Dr. Gentile is an internationally recognized expert in the field of 3D bioprinting and stem cell technologies and his more recent studies focus on novel molecular and cellular approaches to treat cardiovascular disease, including myocardial infarction and heart failure. These studies are based on the use of vascularized cardiac spheroids or “mini-hearts” he developed as “bio-inks” for human heart tissues. In 2016, he was invited as Visiting Research Fellow at Harvard Medical School, where he worked towards novel in-vitro models using mini-hearts to study human heart physiology.
Dr. Adam Feinberg is Co-Founder and CTO of FluidForm Inc, a start-up company commercializing FRESH 3D bioprinting technology, and a Professor at Carnegie Mellon University in the departments of Biomedical Engineering and Materials Science & Engineering. He earned his BS in Materials Science & Engineering from Cornell University in 1999 with Co-op experience at Abiomed, Inc., working on total artificial hearts. He then earned his Ph.D. in Biomedical Engineering from the University of Florida, focused on engineering cell-material interactions to prevent and enhance adhesion. This was followed by postdoctoral training at Harvard University, developing new biomaterials and stem cell-based cardiac tissue engineering strategies. Dr. Feinberg has co-authored over 50 peer-reviewed publications, holds over 20 US patents and patent applications, and has received multiple honors including the NSF CAREER Award, the NIH Director’s New Innovator Award, and Fellow of the American Institute for Medical and Biological Engineering. A primary research focus is engineering extracellular matrix (ECM) protein scaffolds using advanced biomanufacturing and 3D bioprinting approaches for multiple applications including cancer models, regenerative scaffolds, skeletal muscle, and cardiac muscle tissue engineering. At FluidForm, he is driving the commercialization of the FRESH 3D bioprinting platform for a wide range of applications in the biopharma, medical device, and regenerative medicine industries.
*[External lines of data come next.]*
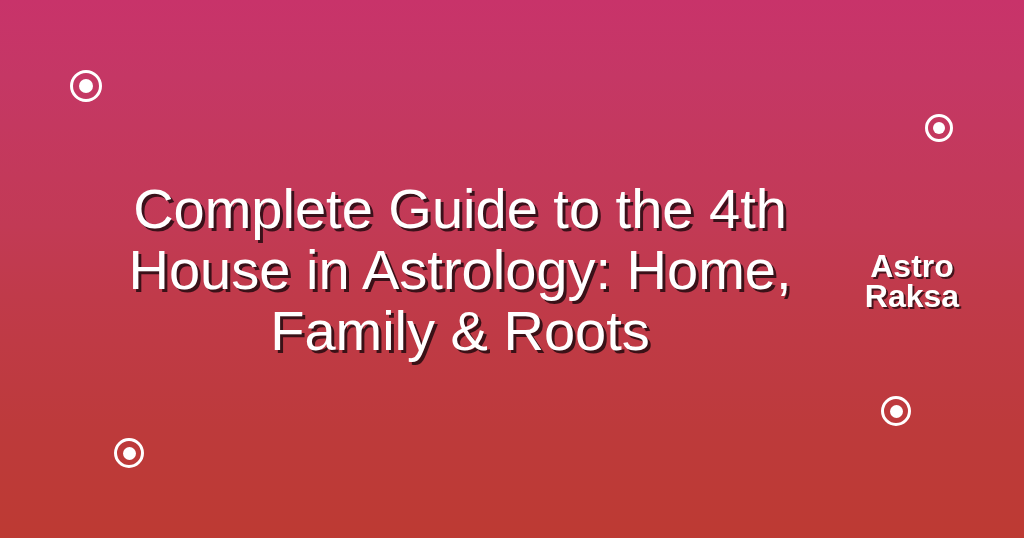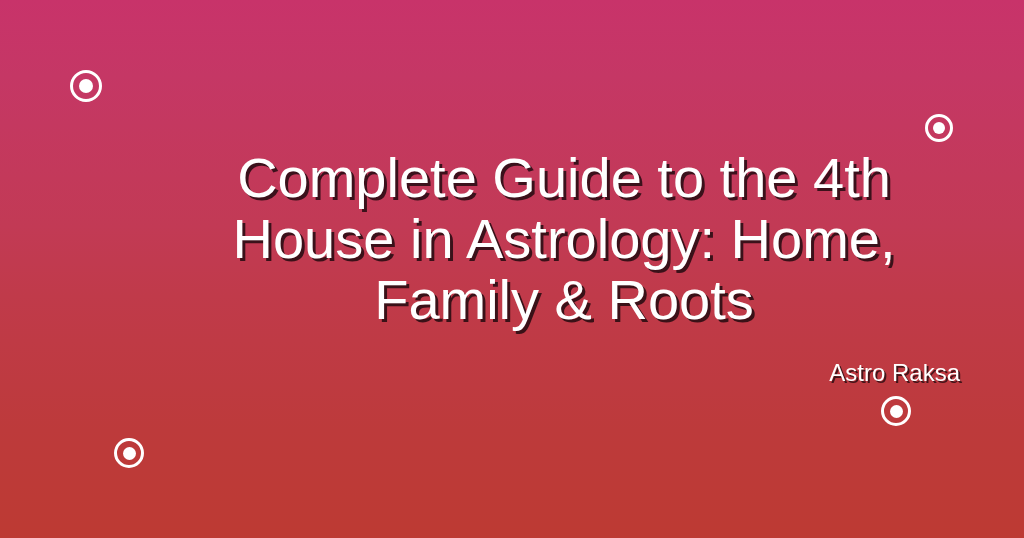--- a/index.html
+++ b/index.html
@@ -54,22 +54,22 @@
   .ring--d .dot { width: 13px; height: 13px; }
 
   
   .content {
     position: absolute;
     left: 0;
     right: 0;
     top: 0;
     bottom: 0;
     display: flex;
-    flex-direction: column;
-    align-items: flex-end;
+    flex-direction: row;
+    align-items: center;
     justify-content: center;
     text-align: center;
     padding: 17px 60px;
     box-sizing: border-box;
   }
 
   .title {
     margin: 0;
     color: #ffffff;
     font-size: 56px;
@@ -77,22 +77,22 @@
     line-height: 61px;
     letter-spacing: 0px;
     max-width: 800px;
     text-shadow: 3px 3px 0 rgba(20, 6, 10, 0.78);
   }
 
   .subtitle {
     margin: 4px;
     margin-top: 28px;
     color: #ffffff;
-    font-size: 24px;
-    font-weight: normal;
+    font-size: 32px;
+    font-weight: bold;
     line-height: 30px;
     text-shadow: 2px 2px 0 rgba(20, 6, 10, 0.72);
   }
 </style>
 </head>
 <body>
 
 <div class="slide">
 
   <div class="ring ring--a">

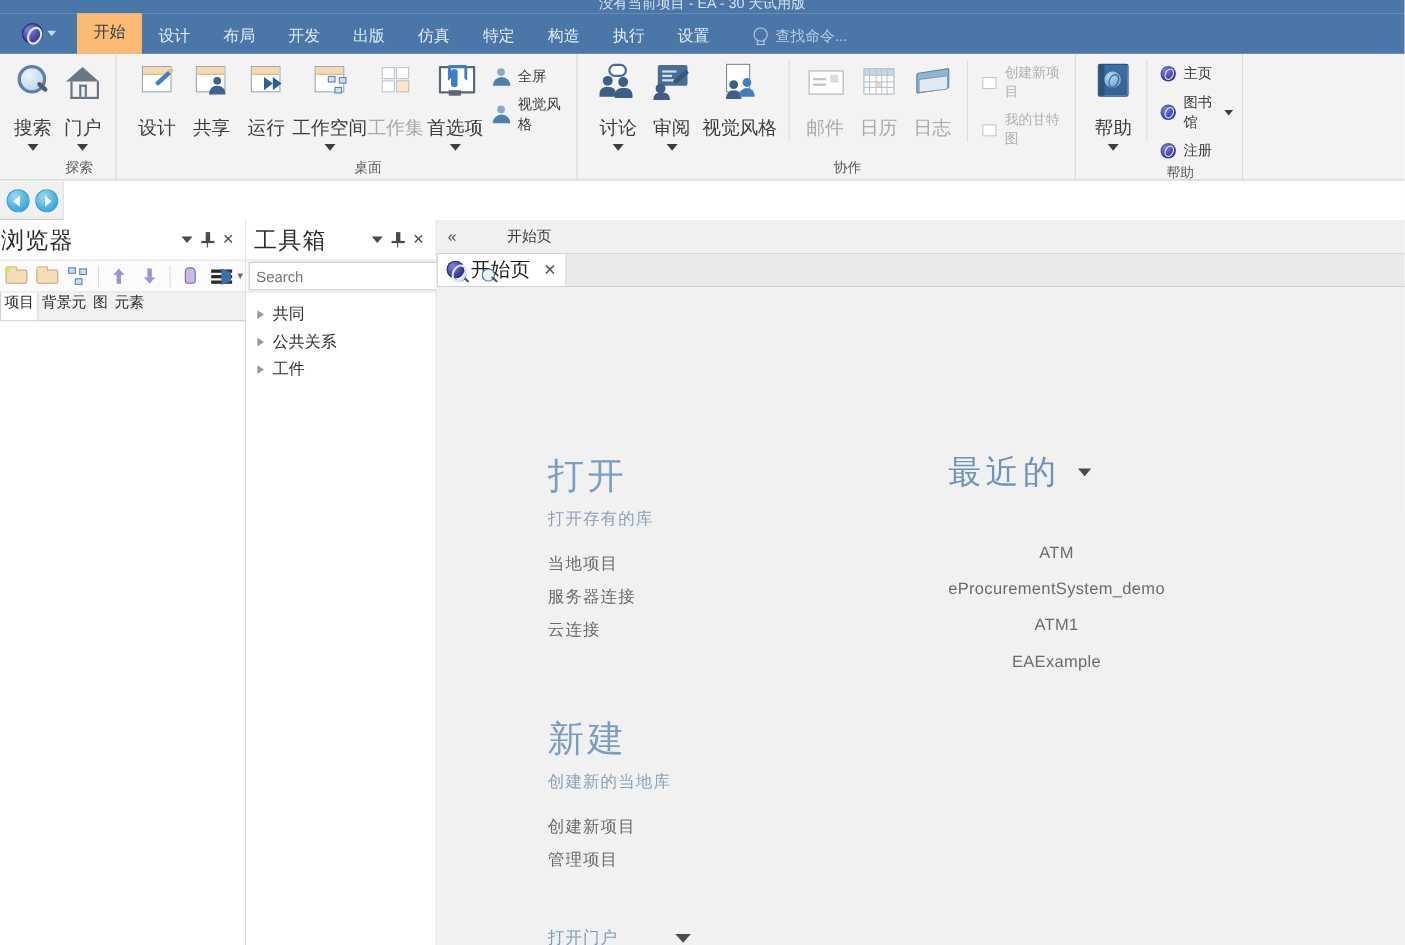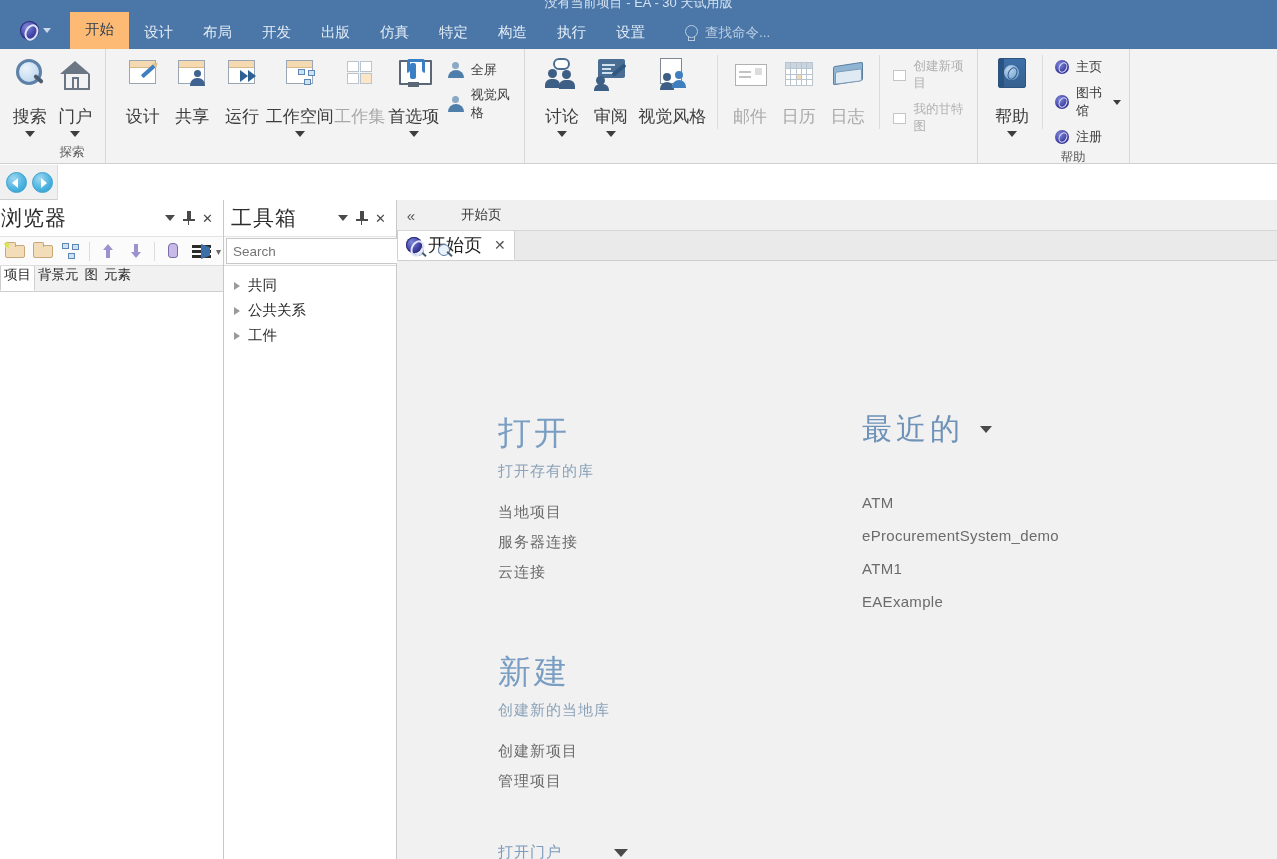--- a/index.html
+++ b/index.html
@@ -494,21 +494,21 @@
   .sec-sub { font-size: 15px; color: #8ba2b8; margin-top: 6px; letter-spacing: 1px; }
   .sec-link {
     font-size: 15px; color: #6b6b6b; margin-top: 0; letter-spacing: 1px; cursor: default;
   }
   .linklist { margin-top: 22px; display: flex; flex-direction: column; gap: 11px; }
   .recent-title { font-size: 30px; color: #6f93b8; letter-spacing: 4px; }
   .recent-caret {
     display: inline-block; width: 0; height: 0; margin-left: 12px; vertical-align: 6px;
     border-left: 6px solid transparent; border-right: 6px solid transparent; border-top: 7px solid #4a4a4a;
   }
-  .recent-list { margin-top: 44px; display: flex; flex-direction: column; gap: 16px; }
+  .recent-list { margin-top: 44px; display: flex; flex-direction: column; gap: 16px; align-items: center; }
   .recent-item { font-size: 15px; color: #6b6b6b; letter-spacing: 0.3px; cursor: default; }
   .portal-row { display: flex; align-items: center; gap: 52px; margin-top: 52px; }
   .portal-caret { width: 0; height: 0; border-left: 7px solid transparent; border-right: 7px solid transparent; border-top: 8px solid #4a4a4a; }
 </style>
 </head>
 <body>
 
 <div id="app">
 
   <div class="titlebar">
@@ -635,20 +635,21 @@
           <div class="srow">
             <span class="ic-sm"></span>
             <span>全屏</span>
           </div>
           <div class="srow">
             <span class="ic-sm"></span>
             <span>视觉风格</span>
           </div>
         </div>
       </div>
+      <div class="glabel">桌面</div>
     </div>
 
     <div class="rgroup" style="width:453px;">
       <div class="ritems" style="gap:3px;padding-left:14px;">
         <div class="rbtn">
           <span class="ico ic-disc">
             <span class="bubble"></span>
               <span class="h1"></span>
               <span class="h2"></span>
               <span class="b1"></span>
@@ -727,20 +728,21 @@
           <div class="cbrow">
             <span class="cbox"></span>
             <span>创建新项目</span>
           </div>
           <div class="cbrow">
             <span class="cbox"></span>
             <span>我的甘特图</span>
           </div>
         </div>
       </div>
+      <div class="glabel">协作</div>
     </div>
 
     <div class="rgroup" style="width:152px;">
       <div class="ritems" style="gap:6px;padding-left:12px;">
         <div class="rbtn">
           <span class="ico">
             <span class="ic-help"></span>
               <span class="helpball"></span>
           </span>
           <span class="lbl">帮助</span>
William is a Ph.D. candidate within the School of Biomedical Engineering at the University of Melbourne. He obtained a Certificate 3 in Business Management and an Honors Degree in Medical Biotechnology from the University of New South Wales where he first entered research focusing on biomaterials, stem cells, and nanofabrication processes for tissue regeneration. Currently, his Ph.D. investigates the use of acoustic micromanipulation and 3D bioprinting as tools to pattern and define the cellular microenvironment. William has held roles as a research assistant and a business development consultant, where he currently serves as a Community and Events Manager for 3D Heals and an Organizing Committee Member for the Australian Bioprinting Workshop.